Task brief:
Restate the data that follows exactly as it stands, beginning with the first line and ending with the line that contains "Ähnliche Kategorien".

Data for analysis:
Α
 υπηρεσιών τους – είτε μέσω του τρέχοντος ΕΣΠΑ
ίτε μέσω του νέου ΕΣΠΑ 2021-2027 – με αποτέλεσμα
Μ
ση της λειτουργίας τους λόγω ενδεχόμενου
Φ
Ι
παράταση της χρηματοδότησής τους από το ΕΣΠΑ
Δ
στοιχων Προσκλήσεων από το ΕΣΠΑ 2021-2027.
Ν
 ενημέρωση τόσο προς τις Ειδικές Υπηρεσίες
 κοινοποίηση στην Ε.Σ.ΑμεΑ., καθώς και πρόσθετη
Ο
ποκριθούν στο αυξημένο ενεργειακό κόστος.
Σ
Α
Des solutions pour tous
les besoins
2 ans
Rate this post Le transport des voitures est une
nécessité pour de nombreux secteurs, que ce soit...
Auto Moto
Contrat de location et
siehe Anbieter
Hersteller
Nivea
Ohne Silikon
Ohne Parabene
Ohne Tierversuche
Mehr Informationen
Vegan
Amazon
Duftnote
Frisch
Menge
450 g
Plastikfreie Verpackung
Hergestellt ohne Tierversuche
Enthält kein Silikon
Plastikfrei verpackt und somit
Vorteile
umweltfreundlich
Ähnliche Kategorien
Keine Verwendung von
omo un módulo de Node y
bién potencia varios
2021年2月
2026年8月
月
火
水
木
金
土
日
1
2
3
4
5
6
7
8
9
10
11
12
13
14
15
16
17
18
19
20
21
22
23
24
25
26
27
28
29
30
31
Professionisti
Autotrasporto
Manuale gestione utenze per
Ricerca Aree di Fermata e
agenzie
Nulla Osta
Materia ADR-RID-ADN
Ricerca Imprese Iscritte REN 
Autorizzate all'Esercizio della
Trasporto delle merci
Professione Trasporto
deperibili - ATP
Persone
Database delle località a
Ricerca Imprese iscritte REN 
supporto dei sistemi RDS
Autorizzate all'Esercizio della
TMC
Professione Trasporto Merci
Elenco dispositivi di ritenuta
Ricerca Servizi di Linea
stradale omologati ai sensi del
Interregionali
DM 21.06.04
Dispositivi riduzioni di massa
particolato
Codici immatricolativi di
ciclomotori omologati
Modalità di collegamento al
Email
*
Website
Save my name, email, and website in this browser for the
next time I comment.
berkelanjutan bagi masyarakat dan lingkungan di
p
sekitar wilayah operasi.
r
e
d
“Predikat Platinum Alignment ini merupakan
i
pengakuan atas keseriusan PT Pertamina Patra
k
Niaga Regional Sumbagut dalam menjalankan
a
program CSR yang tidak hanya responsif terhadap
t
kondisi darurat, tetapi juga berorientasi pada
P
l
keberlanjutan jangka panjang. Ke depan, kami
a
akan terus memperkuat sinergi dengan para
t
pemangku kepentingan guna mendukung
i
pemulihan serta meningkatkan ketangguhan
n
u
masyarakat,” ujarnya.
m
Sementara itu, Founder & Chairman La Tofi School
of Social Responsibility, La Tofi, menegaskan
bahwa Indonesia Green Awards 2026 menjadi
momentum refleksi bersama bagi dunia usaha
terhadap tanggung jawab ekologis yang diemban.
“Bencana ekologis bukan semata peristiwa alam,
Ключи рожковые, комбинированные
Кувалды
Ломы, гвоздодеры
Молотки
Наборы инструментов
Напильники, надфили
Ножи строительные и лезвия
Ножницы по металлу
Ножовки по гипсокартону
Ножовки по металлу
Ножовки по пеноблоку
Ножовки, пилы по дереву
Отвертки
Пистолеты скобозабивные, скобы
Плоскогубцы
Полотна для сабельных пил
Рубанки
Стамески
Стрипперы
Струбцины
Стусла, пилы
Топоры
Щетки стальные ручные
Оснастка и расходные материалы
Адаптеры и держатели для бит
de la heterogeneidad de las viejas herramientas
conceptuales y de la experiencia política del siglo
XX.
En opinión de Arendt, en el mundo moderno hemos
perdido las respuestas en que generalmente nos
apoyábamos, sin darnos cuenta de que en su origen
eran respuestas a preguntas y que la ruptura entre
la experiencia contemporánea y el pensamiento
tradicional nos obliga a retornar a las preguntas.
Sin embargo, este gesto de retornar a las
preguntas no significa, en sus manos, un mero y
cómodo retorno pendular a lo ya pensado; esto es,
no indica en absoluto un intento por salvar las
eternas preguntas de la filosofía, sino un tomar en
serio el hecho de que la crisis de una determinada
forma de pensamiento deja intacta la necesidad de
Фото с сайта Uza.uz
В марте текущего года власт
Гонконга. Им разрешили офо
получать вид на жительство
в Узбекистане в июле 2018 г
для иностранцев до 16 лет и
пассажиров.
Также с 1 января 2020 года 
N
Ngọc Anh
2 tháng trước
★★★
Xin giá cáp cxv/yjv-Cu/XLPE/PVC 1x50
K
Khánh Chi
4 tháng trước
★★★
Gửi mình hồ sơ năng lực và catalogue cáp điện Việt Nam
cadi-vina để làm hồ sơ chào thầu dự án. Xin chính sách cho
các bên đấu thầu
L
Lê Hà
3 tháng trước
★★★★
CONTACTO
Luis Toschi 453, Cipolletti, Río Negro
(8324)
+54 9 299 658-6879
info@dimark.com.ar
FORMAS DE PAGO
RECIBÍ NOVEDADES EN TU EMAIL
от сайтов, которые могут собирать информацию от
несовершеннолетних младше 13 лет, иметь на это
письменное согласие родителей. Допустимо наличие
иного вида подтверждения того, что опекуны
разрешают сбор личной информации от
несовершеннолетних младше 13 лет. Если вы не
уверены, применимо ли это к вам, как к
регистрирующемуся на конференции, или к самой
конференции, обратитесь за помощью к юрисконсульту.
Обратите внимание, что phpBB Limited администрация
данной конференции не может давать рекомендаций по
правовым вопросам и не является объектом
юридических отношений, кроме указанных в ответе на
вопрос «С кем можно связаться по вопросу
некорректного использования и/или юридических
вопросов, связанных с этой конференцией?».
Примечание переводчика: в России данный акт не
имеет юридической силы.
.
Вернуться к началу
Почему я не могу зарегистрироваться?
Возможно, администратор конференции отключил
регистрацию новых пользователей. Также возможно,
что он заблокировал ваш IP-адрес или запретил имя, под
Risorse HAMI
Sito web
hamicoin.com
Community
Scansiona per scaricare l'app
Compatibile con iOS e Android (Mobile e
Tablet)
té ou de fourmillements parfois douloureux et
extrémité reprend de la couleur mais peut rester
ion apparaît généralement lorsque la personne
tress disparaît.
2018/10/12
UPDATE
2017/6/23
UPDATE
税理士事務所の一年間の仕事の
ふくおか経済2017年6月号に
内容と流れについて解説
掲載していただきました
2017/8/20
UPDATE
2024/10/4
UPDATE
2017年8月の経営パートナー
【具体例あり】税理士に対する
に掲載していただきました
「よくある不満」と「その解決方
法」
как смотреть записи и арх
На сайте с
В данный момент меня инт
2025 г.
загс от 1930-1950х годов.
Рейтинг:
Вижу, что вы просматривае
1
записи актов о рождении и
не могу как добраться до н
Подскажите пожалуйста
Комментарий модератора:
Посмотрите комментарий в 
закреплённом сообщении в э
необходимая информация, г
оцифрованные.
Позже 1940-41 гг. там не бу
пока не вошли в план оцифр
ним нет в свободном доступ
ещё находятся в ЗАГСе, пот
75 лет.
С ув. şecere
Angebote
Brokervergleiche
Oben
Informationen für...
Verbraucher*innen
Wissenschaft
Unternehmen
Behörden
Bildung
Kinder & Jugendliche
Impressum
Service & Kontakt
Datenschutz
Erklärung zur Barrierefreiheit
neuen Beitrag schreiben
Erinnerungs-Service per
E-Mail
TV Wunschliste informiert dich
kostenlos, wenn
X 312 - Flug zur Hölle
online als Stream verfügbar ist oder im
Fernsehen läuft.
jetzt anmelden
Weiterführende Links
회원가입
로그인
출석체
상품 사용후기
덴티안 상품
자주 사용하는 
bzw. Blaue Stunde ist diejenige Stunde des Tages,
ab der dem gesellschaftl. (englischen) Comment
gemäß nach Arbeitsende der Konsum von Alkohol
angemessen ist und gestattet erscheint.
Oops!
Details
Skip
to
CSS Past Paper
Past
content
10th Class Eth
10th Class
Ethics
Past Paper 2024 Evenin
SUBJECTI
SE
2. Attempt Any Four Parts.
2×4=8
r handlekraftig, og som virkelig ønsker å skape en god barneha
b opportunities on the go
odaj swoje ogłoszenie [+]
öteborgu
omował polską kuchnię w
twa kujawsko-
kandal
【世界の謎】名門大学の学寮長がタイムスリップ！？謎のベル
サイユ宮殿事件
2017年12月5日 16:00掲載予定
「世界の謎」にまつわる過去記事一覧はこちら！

Solution for this problem:
Α
 υπηρεσιών τους – είτε μέσω του τρέχοντος ΕΣΠΑ
ίτε μέσω του νέου ΕΣΠΑ 2021-2027 – με αποτέλεσμα
Μ
ση της λειτουργίας τους λόγω ενδεχόμενου
Φ
Ι
παράταση της χρηματοδότησής τους από το ΕΣΠΑ
Δ
στοιχων Προσκλήσεων από το ΕΣΠΑ 2021-2027.
Ν
 ενημέρωση τόσο προς τις Ειδικές Υπηρεσίες
 κοινοποίηση στην Ε.Σ.ΑμεΑ., καθώς και πρόσθετη
Ο
ποκριθούν στο αυξημένο ενεργειακό κόστος.
Σ
Α
Des solutions pour tous
les besoins
2 ans
Rate this post Le transport des voitures est une
nécessité pour de nombreux secteurs, que ce soit...
Auto Moto
Contrat de location et
siehe Anbieter
Hersteller
Nivea
Ohne Silikon
Ohne Parabene
Ohne Tierversuche
Mehr Informationen
Vegan
Amazon
Duftnote
Frisch
Menge
450 g
Plastikfreie Verpackung
Hergestellt ohne Tierversuche
Enthält kein Silikon
Plastikfrei verpackt und somit
Vorteile
umweltfreundlich
Ähnliche Kategorien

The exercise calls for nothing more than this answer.